SOURCE:
* Begin *
Boost logo

Boost :

Subject: Re: [boost] [graph] dijkstra pull request ping
From: Marcin Zalewski (marcin.zalewski_at_[hidden])
Date: 2015-10-23 11:05:59


On Fri, Oct 23, 2015 at 10:47 AM alex <alexhighviz_at_[hidden]> wrote:

>
>
> >-----Original Message-----
> >From: Boost [mailto:boost-bounces_at_[hidden]] On Behalf Of Marcin
> >Zalewski
> >Sent: 23 October 2015 14:33
> >To: boost_at_[hidden]
> >Subject: Re: [boost] [graph] dijkstra pull request ping
> >
> >On Thu, Oct 22, 2015 at 4:56 PM alex <alexhighviz_at_[hidden]> wrote:
> >
> >> > > > What do you mean by not evaluating decreased? Then we use
> >decreased
> >> > > > to check which visitor function we should call, so I am not sure
> if
> >> > > > one
> >> > > could
> >> > > get rid
> >> > > > of that without having two versions of the code (one for the
> >> "classical"
> >> > > version,
> >> > > > and one for an arbitrary distance map).
> >> > > >
> >> > >
> >> > > Sorry I am not clear. Yes, I do think that you should get rid of the
> >> > > redundant check. And, yes that would mean that if you want the
> >> > > arbitrary distance map, you should have two versions.
> >> > >
> >> >
> >> > I would only agree with that if we could demonstrate that there is a
> >> statistically
> >> > significant performance advantage of doing so. Looking at the code, I
> am
> >> > skeptical that this check has much or any impact on performance on
> most
> >> > modern platforms. Do you have any evidence that shows there would be a
> >> > benefit to having two versions of the code?
* End *
EXERCISE INSTRUCTIONS:
1: List every date-and-time stamp that appears in the mailing list message, as given in the message.
2: Answer these questions from the mailing list message:
(a) What is the subject line of the message?
(b) Who is named on the "From:" line at the top of the message?
(c) Evidence of what benefit does the last quoted paragraph ask for?
3: Translate this sentence from the mailing list message into Spanish: "Yes, I do think that you should get rid of the redundant check."

INFORMATION SHOWN:
* Begin *
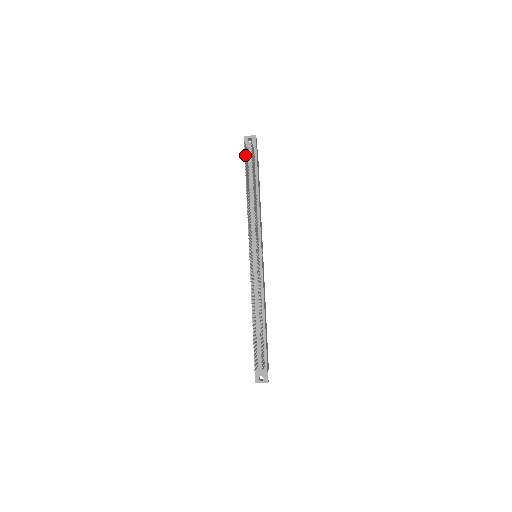
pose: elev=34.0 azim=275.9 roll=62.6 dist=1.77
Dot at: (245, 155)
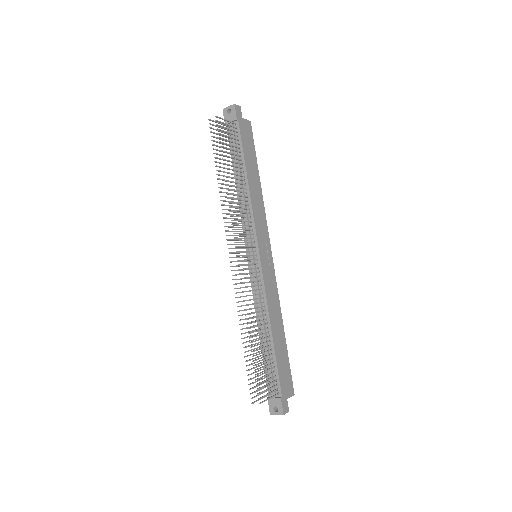
Dot at: (211, 136)
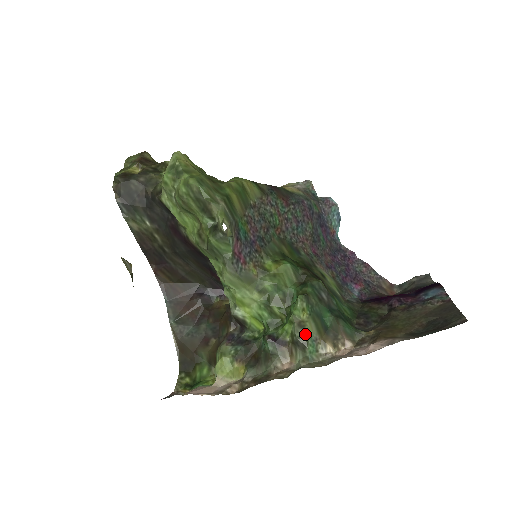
* End *
FINAL ANSWERS:
1:
- 2015-10-23 11:05:59
- Fri, Oct 23, 2015 at 10:47 AM
- 23 October 2015 14:33
- Thu, Oct 22, 2015 at 4:56 PM

2:
(a) Re: [boost] [graph] dijkstra pull request ping
(b) Marcin Zalewski
(c) A benefit to having two versions of the code

3: Sí, de verdad creo que deberías eliminar la comprobación redundante.